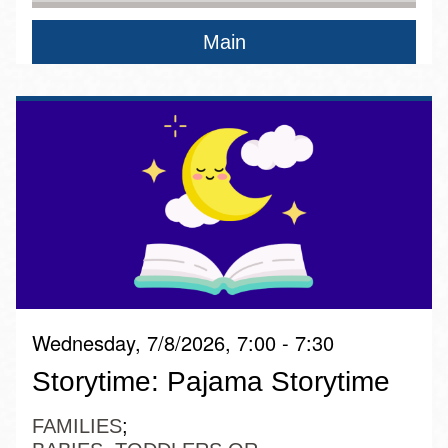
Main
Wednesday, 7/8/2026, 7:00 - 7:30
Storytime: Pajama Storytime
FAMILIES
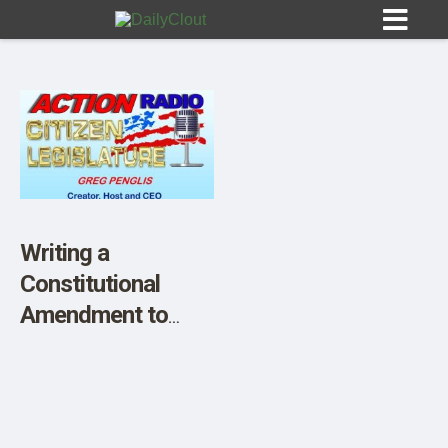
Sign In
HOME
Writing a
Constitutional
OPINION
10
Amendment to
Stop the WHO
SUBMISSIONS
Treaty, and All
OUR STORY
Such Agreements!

++++

What to work on
Line by line, write out the data above exactly, without the pictures.

Your solution
Main
Wednesday, 7/8/2026, 7:00 - 7:30
Storytime: Pajama Storytime
FAMILIES
Sign In
HOME
Writing a
Constitutional
OPINION
10
Amendment to
Stop the WHO
SUBMISSIONS
Treaty, and All
OUR STORY
Such Agreements!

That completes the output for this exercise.